The pound held near three-month lows on Tuesday, ahead of a slew of central bank decisions, including that of the Bank of England later this week, which is expected to yield a final rate rise in the current cycle.

Sterling was last unchanged on the day against the dollar at $1.2382, just above Monday's session trough of $1.2371, its weakest since early June, and flat against the euro at 86.36 pence.

The BoE meets on Thursday and money markets show traders widely expect to see one final quarter-point hike to 5.50%, but no realistic prospect of a rate cut until next summer.

Inflation has fallen to 6.8% from a 41-year peak of 11.1% last October, but it is still the highest among major economies and progress in bringing it down has been far slower.

Consumer inflation in the United States has fallen to 3.7% from last June's 9.1% rate, while in the euro zone, inflation is running at 5.3%, almost half last October's 10.7% reading.

UK growth, meanwhile, is slowing more than most economists expected, after strikes in hospitals and schools and unusually wet weather weighed on output in July.

Against that backdrop, a Reuters poll of economists last week showed a significant minority believe the BoE has room to raise rates at least once more this year after September.

However, expectations for the BoE have softened in the past few weeks. Back in June, money markets showed traders believed UK rates could hit 6% by the middle of 2024, as the central bank was forced to keep tightening monetary policy to tackle inflation.

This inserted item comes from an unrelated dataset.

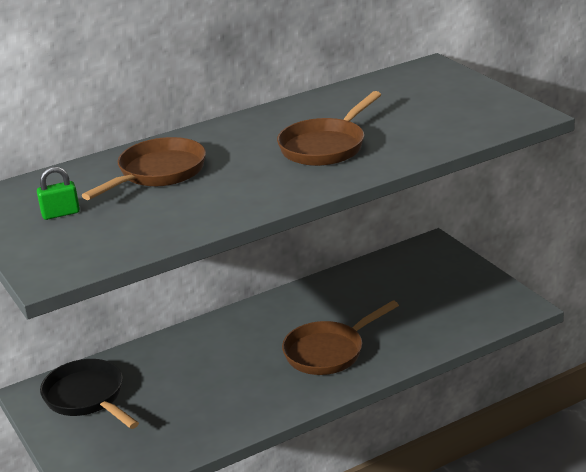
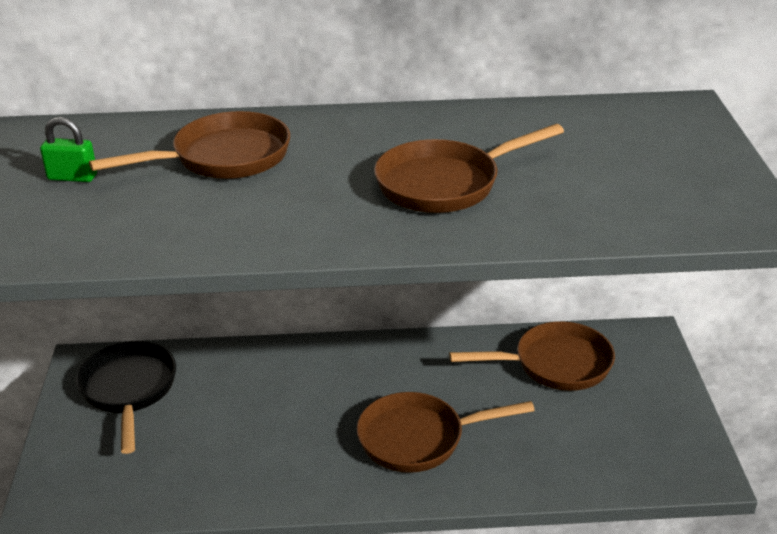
camera: 25 degrees right, 5 degrees up
none -> brown pan [449,321,615,391]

"With the BoE market pricing now more reasonable, and sterling positioning still long, we think it will be harder for GBP to stage fresh rallies in the near term. In fact, we see downside sterling risks versus the dollar and some of the commodity G10 currencies (Aussie dollar, Norwegian crown, Canadian dollar) primarily on growth reasons," strategists at Bank of America said.

As such, speculators have cut back some of their bullish exposure to the pound, but only modestly. The most recent weekly data from the U.S. regulator shows speculators hold a long position worth $3.6 billion, which is the smallest in almost two months, but which is also only marginally below July's nine-year high of $5.34 billion.